I had a lot of fun writing Bolin - Does it inline?

I was intentionally messing with the source to see if I can break the optimizer. In round 2 I notice adding the __inline keyword will make it NOT inline when it originally was (despite the noinline attribute).

__attribute__ ((noinline))
__inline int fn(int v) { return v*0; }
int main(int argc, char *argv[]) { return fn(123); }

The page mentions a few differences between clang and gcc. clang did quite a few optimizations that gcc didn’t do. One case that both failed was to inline a recursive fibonacci function when you pass it 0 and it starts with if(n == 0) return 0. Perhaps it’s difficult to optimize the case where a function shouldn’t optimize. If it’s easy to check the first (few) if statement it may improve a lot of code

First, and foremost, keyword inline has nothing to do with inlining. It is a way to tell the compiler/linker that it is not an error if the function has multiple definitions in different translation units (the definitions must be semantically identical). Gory details are here and here.

Clang does not inline functions with noinline attribute. In your particular case it is interprocedural constant propagation that happened, and then the call was DCEd.
Clang does not propagate the return value into main if you add __inline, because the fn may have different body in a different module. See isDefinitionExact in GlobalValue.h.

1 Like

Language like this is directly contradictory to the community code of conduct. Please try to keep the tone constructive and avoid vulgarity (or initialisms containing vulgarity).

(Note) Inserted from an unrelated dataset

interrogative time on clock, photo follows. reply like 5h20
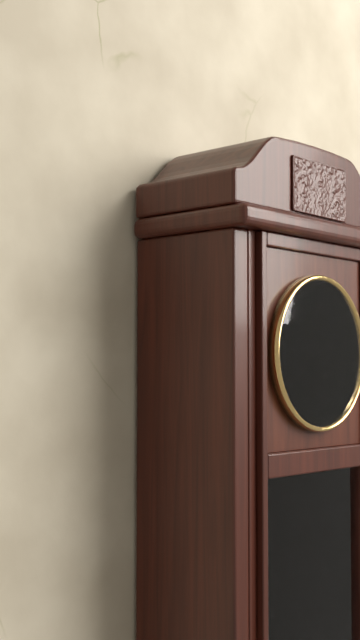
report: 1h57
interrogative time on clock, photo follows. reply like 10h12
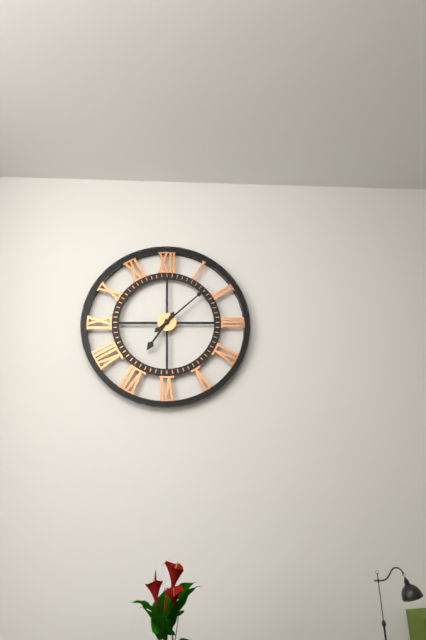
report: 7h08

We treat noinline as program semantics and “inline” as hint (when it comes to inlining), so noinline will always win.

1 Like

Sorry. Didn’t sound rude to me, but my English is far from good.

Just to clarify so we’re all on the same page. The article I wrote and the title was just for laughs and I was trying to break the optimizer (I do both always_inline and noinline after that). I was surprised that __inline affected anything. I always thought that having a different body in another cu would cause undefined effects so it made no sense that __inline would prevent any optimizations from happening. gcc doesn’t seem to do ipa-cp when that function is marked inline. I don’t know if clang wants to copy them for consistency but that is one difference I noticed while writing the article.

I mostly posted so people who want to see clang results or check of consistently with gcc have an easy page to look at. Although it’s written for fun, not to compare.

What I think is a good optimization is… (The rest is a repeat of my OP after the code example) being able to peek at the first few instructions of a complex function to see if it starts with if (param == 0) return 0;. GCC doesn’t do this either. Many functions I write start with null and int range checks so it may prove beneficial.

I think it just does not like recursive functions. Returning immediately from a recursive function would mean the end of a recursion chain, which should happen at some nesting level instead of at the top level. If that happens immediately, this is likely to be a cold path and it is not worth optimizing it.
This particular case of ‘if (param == 0) return 0’ should’ve been handled by PartialInlining pass, but alas. I don’t know why it did not apply, but I’d suppose it didn’t happen because of low branch probability.